Given the aforementioned, this study will examine health selfefficacy in a sample of African American adult male inmates in Georgia as a function of past self-reported history of having received treatment for a drug problem prior incarceration. Our analysis was designed to evaluate the null hypothesis that there would be no differences between male offender’s levels of self-efficacy as a function self-reported having received treatment for a drug problem prior incarceration. If differences are evinced, we anticipate that adult male offenders that have sought or received treatment for a drug problem prior incarceration will show higher levels of health selfefficacy. This study is significant because it extends the current body of scientific information regarding health self-efficacy with respect to substance use treatment seeking behaviour specific to data collected from a random sample of African American adult male inmates, a population consider at extreme risk for substance misuse and abuse. The goal is to use this information such to enhance substance abuse treatment protocols in concert with STI risk reduction.


This investigation was part of a study designed to implement a health education intervention to soon-to-be-released adult male inmates. Pilot testing of interview materials occurred in a fifth medium security facility not included in the baseline. The university institutional review board approved all study protocols.

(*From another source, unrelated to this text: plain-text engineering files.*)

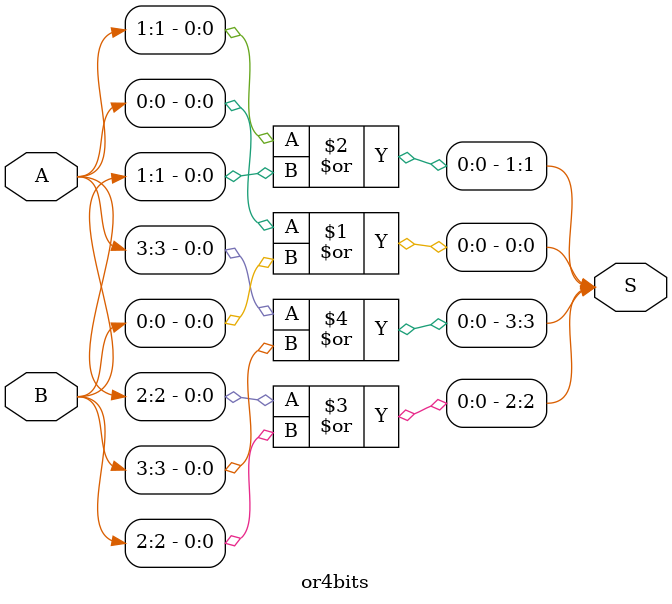
<source format=v>

module or4bits (
    output [3:0] S,
    input  [3:0] A,
    input  [3:0] B
);

	// Instanciando uma porta OR para cada bit
	or or0(S[0], A[0], B[0]);
	or or1(S[1], A[1], B[1]);
	or or2(S[2], A[2], B[2]);
	or or3(S[3], A[3], B[3]);
 
endmodule
</source>
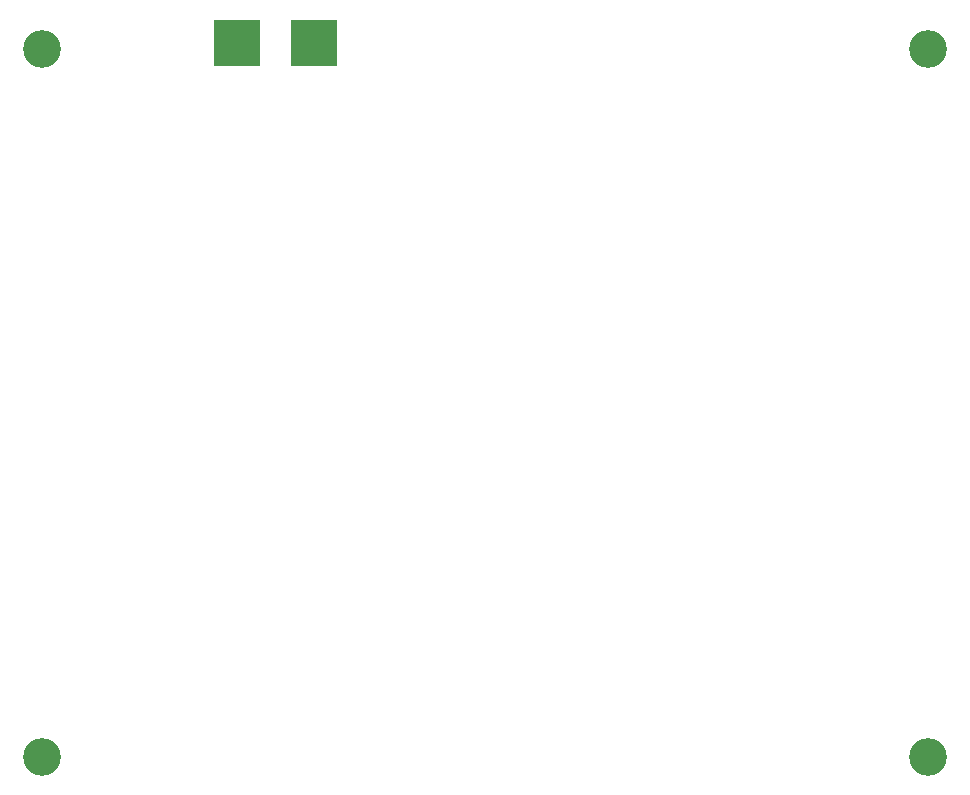
<source format=gbr>
%TF.GenerationSoftware,KiCad,Pcbnew,(6.0.9-0)*%
%TF.CreationDate,2023-03-02T18:42:41+01:00*%
%TF.ProjectId,untitled,756e7469-746c-4656-942e-6b696361645f,rev?*%
%TF.SameCoordinates,Original*%
%TF.FileFunction,Soldermask,Top*%
%TF.FilePolarity,Negative*%
%FSLAX46Y46*%
G04 Gerber Fmt 4.6, Leading zero omitted, Abs format (unit mm)*
G04 Created by KiCad (PCBNEW (6.0.9-0)) date 2023-03-02 18:42:41*
%MOMM*%
%LPD*%
G01*
G04 APERTURE LIST*
%ADD10C,3.200000*%
%ADD11R,4.000000X4.000000*%
G04 APERTURE END LIST*
D10*
%TO.C,REF\u002A\u002A*%
X124000000Y-53000000D03*
%TD*%
D11*
%TO.C,REF\u002A\u002A*%
X72000000Y-52500000D03*
%TD*%
%TO.C,REF\u002A\u002A*%
X65500000Y-52500000D03*
%TD*%
D10*
%TO.C,REF\u002A\u002A*%
X49000000Y-113000000D03*
%TD*%
%TO.C,REF\u002A\u002A*%
X124000000Y-113000000D03*
%TD*%
%TO.C,REF\u002A\u002A*%
X49000000Y-53000000D03*
%TD*%
M02*

</source>
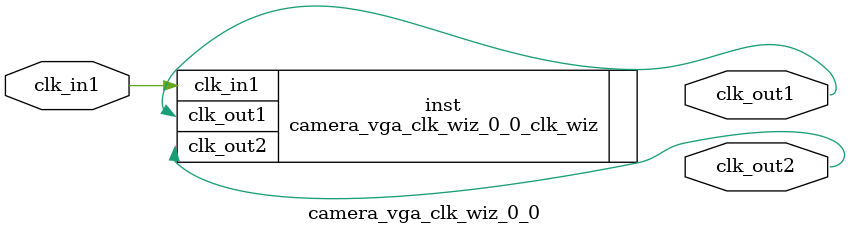
<source format=v>


`timescale 1ps/1ps

(* CORE_GENERATION_INFO = "camera_vga_clk_wiz_0_0,clk_wiz_v6_0_2_0_0,{component_name=camera_vga_clk_wiz_0_0,use_phase_alignment=true,use_min_o_jitter=false,use_max_i_jitter=false,use_dyn_phase_shift=false,use_inclk_switchover=false,use_dyn_reconfig=false,enable_axi=0,feedback_source=FDBK_AUTO,PRIMITIVE=MMCM,num_out_clk=2,clkin1_period=10.000,clkin2_period=10.000,use_power_down=false,use_reset=false,use_locked=false,use_inclk_stopped=false,feedback_type=SINGLE,CLOCK_MGR_TYPE=NA,manual_override=false}" *)

module camera_vga_clk_wiz_0_0 
 (
  // Clock out ports
  output        clk_out1,
  output        clk_out2,
 // Clock in ports
  input         clk_in1
 );

  camera_vga_clk_wiz_0_0_clk_wiz inst
  (
  // Clock out ports  
  .clk_out1(clk_out1),
  .clk_out2(clk_out2),
 // Clock in ports
  .clk_in1(clk_in1)
  );

endmodule

</source>
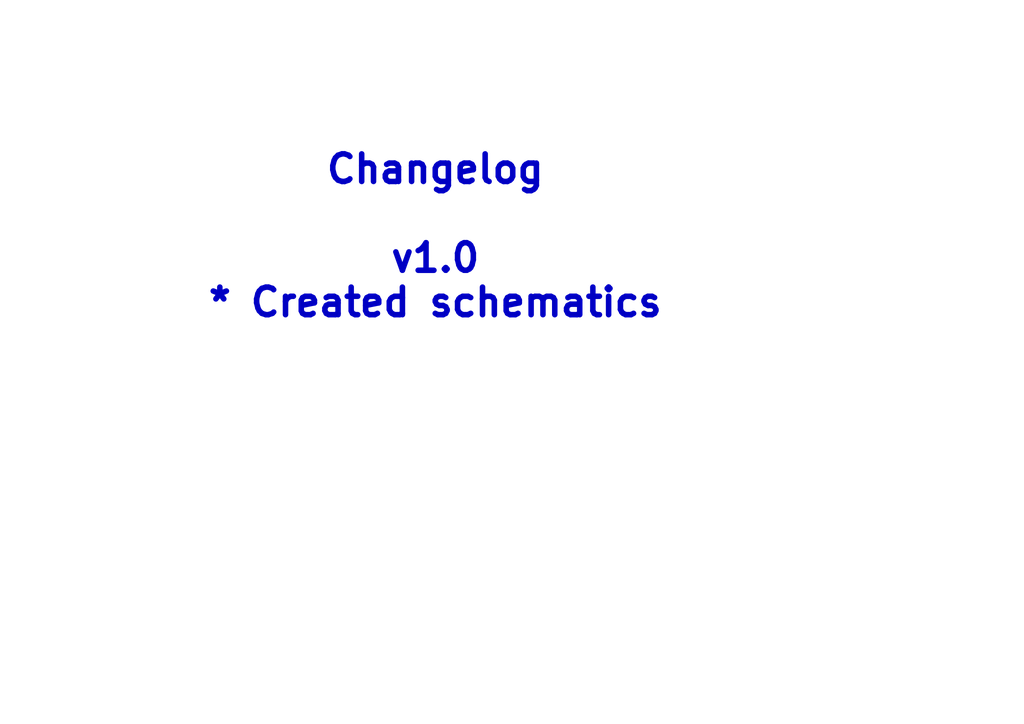
<source format=kicad_sch>
(kicad_sch
	(version 20250114)
	(generator "eeschema")
	(generator_version "9.0")
	(uuid "cab2f053-b337-4456-8cb5-1012de468839")
	(paper "A4")
	(title_block
		(title "Changelog")
		(date "2025-09-26")
		(rev "v1.0")
		(company "By Shrinath Nimare <shrinath.nimare@gmail.com>")
	)
	
	(text "Changelog\n\nv1.0\n* Created schematics"
		(exclude_from_sim no)
		(at 126.238 68.58 0)
		(effects
			(font
				(size 8 8)
				(thickness 1.6)
				(bold yes)
			)
		)
		(uuid "ce4cf85e-7fac-4ee3-9ad0-8ef887fdb44f")
	)
	(symbol
		(lib_id "Mechanical:MountingHole")
		(at -21.59 130.81 0)
		(unit 1)
		(exclude_from_sim no)
		(in_bom no)
		(on_board yes)
		(dnp no)
		(fields_autoplaced yes)
		(uuid "24c4b3bb-a2f3-437b-b9d6-d9c350e71fa7")
		(property "Reference" "H1"
			(at -19.05 129.5399 0)
			(effects
				(font
					(size 1.27 1.27)
				)
				(justify left)
			)
		)
		(property "Value" "MountingHole"
			(at -19.05 132.0799 0)
			(effects
				(font
					(size 1.27 1.27)
				)
				(justify left)
			)
		)
		(property "Footprint" "MountingHole:MountingHole_3.2mm_M3"
			(at -21.59 130.81 0)
			(effects
				(font
					(size 1.27 1.27)
				)
				(hide yes)
			)
		)
		(property "Datasheet" "~"
			(at -21.59 130.81 0)
			(effects
				(font
					(size 1.27 1.27)
				)
				(hide yes)
			)
		)
		(property "Description" "Mounting Hole without connection"
			(at -21.59 130.81 0)
			(effects
				(font
					(size 1.27 1.27)
				)
				(hide yes)
			)
		)
		(property "Source" ""
			(at -21.59 130.81 0)
			(effects
				(font
					(size 1.27 1.27)
				)
				(hide yes)
			)
		)
		(property "Rating" ""
			(at -21.59 130.81 0)
			(effects
				(font
					(size 1.27 1.27)
				)
			)
		)
		(instances
			(project ""
				(path "/cab2f053-b337-4456-8cb5-1012de468839"
					(reference "H1")
					(unit 1)
				)
			)
		)
	)
	(symbol
		(lib_id "Mechanical:MountingHole")
		(at -21.59 137.16 0)
		(unit 1)
		(exclude_from_sim no)
		(in_bom no)
		(on_board yes)
		(dnp no)
		(fields_autoplaced yes)
		(uuid "8ac0cad5-3697-4710-a07c-2e34626f6080")
		(property "Reference" "H2"
			(at -19.05 135.8899 0)
			(effects
				(font
					(size 1.27 1.27)
				)
				(justify left)
			)
		)
		(property "Value" "MountingHole"
			(at -19.05 138.4299 0)
			(effects
				(font
					(size 1.27 1.27)
				)
				(justify left)
			)
		)
		(property "Footprint" "MountingHole:MountingHole_3.2mm_M3"
			(at -21.59 137.16 0)
			(effects
				(font
					(size 1.27 1.27)
				)
				(hide yes)
			)
		)
		(property "Datasheet" "~"
			(at -21.59 137.16 0)
			(effects
				(font
					(size 1.27 1.27)
				)
				(hide yes)
			)
		)
		(property "Description" "Mounting Hole without connection"
			(at -21.59 137.16 0)
			(effects
				(font
					(size 1.27 1.27)
				)
				(hide yes)
			)
		)
		(property "Source" ""
			(at -21.59 137.16 0)
			(effects
				(font
					(size 1.27 1.27)
				)
				(hide yes)
			)
		)
		(property "Rating" ""
			(at -21.59 137.16 0)
			(effects
				(font
					(size 1.27 1.27)
				)
			)
		)
		(instances
			(project "Sippy"
				(path "/cab2f053-b337-4456-8cb5-1012de468839"
					(reference "H2")
					(unit 1)
				)
			)
		)
	)
	(sheet
		(at -25.4 87.63)
		(size 12.7 3.81)
		(exclude_from_sim no)
		(in_bom yes)
		(on_board yes)
		(dnp no)
		(fields_autoplaced yes)
		(stroke
			(width 0.1524)
			(type solid)
		)
		(fill
			(color 0 0 0 0.0000)
		)
		(uuid "73e754a1-5e77-4ca7-ad7a-62607df4418c")
		(property "Sheetname" "MCU"
			(at -25.4 86.9184 0)
			(effects
				(font
					(size 1.27 1.27)
				)
				(justify left bottom)
			)
		)
		(property "Sheetfile" "mcu.kicad_sch"
			(at -25.4 92.0246 0)
			(effects
				(font
					(size 1.27 1.27)
				)
				(justify left top)
			)
		)
		(instances
			(project "Sippy"
				(path "/cab2f053-b337-4456-8cb5-1012de468839"
					(page "2")
				)
			)
		)
	)
	(sheet
		(at -25.4 101.6)
		(size 12.7 3.81)
		(exclude_from_sim no)
		(in_bom yes)
		(on_board yes)
		(dnp no)
		(fields_autoplaced yes)
		(stroke
			(width 0.1524)
			(type solid)
		)
		(fill
			(color 0 0 0 0.0000)
		)
		(uuid "aaffebe6-cf16-4bb8-a88f-8069e3b76610")
		(property "Sheetname" "Sensors"
			(at -25.4 100.8884 0)
			(effects
				(font
					(size 1.27 1.27)
				)
				(justify left bottom)
			)
		)
		(property "Sheetfile" "sensors.kicad_sch"
			(at -25.4 105.9946 0)
			(effects
				(font
					(size 1.27 1.27)
				)
				(justify left top)
			)
		)
		(instances
			(project "Sippy"
				(path "/cab2f053-b337-4456-8cb5-1012de468839"
					(page "3")
				)
			)
		)
	)
	(sheet
		(at -25.4 114.3)
		(size 12.7 3.81)
		(exclude_from_sim no)
		(in_bom yes)
		(on_board yes)
		(dnp no)
		(fields_autoplaced yes)
		(stroke
			(width 0.1524)
			(type solid)
		)
		(fill
			(color 0 0 0 0.0000)
		)
		(uuid "fffd8c6d-3bf0-4591-ab8c-58de69ac4b91")
		(property "Sheetname" "Power"
			(at -25.4 113.5884 0)
			(effects
				(font
					(size 1.27 1.27)
				)
				(justify left bottom)
			)
		)
		(property "Sheetfile" "power.kicad_sch"
			(at -25.4 118.6946 0)
			(effects
				(font
					(size 1.27 1.27)
				)
				(justify left top)
			)
		)
		(instances
			(project "Sippy"
				(path "/cab2f053-b337-4456-8cb5-1012de468839"
					(page "4")
				)
			)
		)
	)
	(sheet_instances
		(path "/"
			(page "1")
		)
	)
	(embedded_fonts no)
)

</source>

Data were collected at baseline (prior to implementing the intervention), at release, and at three, six, and nine months postrelease. However, only baseline data are presented in the current study. Trained interviewers and peer educators collected data inside the correctional facility. After explaining the purpose of the study and obtaining written informed consent, the interviewer reviewed the data collection instrument with each participant. The instrument was written on a fourth grade reading level and, as noted previously, pre-tested prior to actual data collection. Inmates received monetary incentives and personal kits (including materials related to the intervention) when participating in the follow-up interviews.


The study target population was soon-to-be released adult male inmates enrolled in a randomized trial of a human immunodeficiency virus/ recidivism prevention program. Eligibility for this study required that inmates be at a point between 60 and 90 days prior to release from the facility and returning to the metropolitan area of a major southeastern city. Participants were recruited from a population of inmates at three medium securities correctional institutions for men located in middle Georgia and a transitional center located in a major southeastern city.

All study participants who had completed a baseline survey at the time and self-described as African American were included in this analysis. The basis of the health education curriculum provided participants with information related to health, infectious disease transmission, substance use behavior, personal health empowerment and community reintegration methods unrelated to sexual risk behaviors.


Demographic Variables: Participants were asked to provide descriptive and scale information on several variables using standard response formats. Socio-demographic variables on the data collection instrument included: ethnicity, marital status, educational level, income prior to incarceration, and incarceration history. Several individual items represented incarceration status. Length of incarceration was an open ended item that asked participants to write the total years served during their recent incarceration. Prior or first time incarceration was measured with a dichotomous response item worded: “Was this your first time being incarcerated?” (Table 1).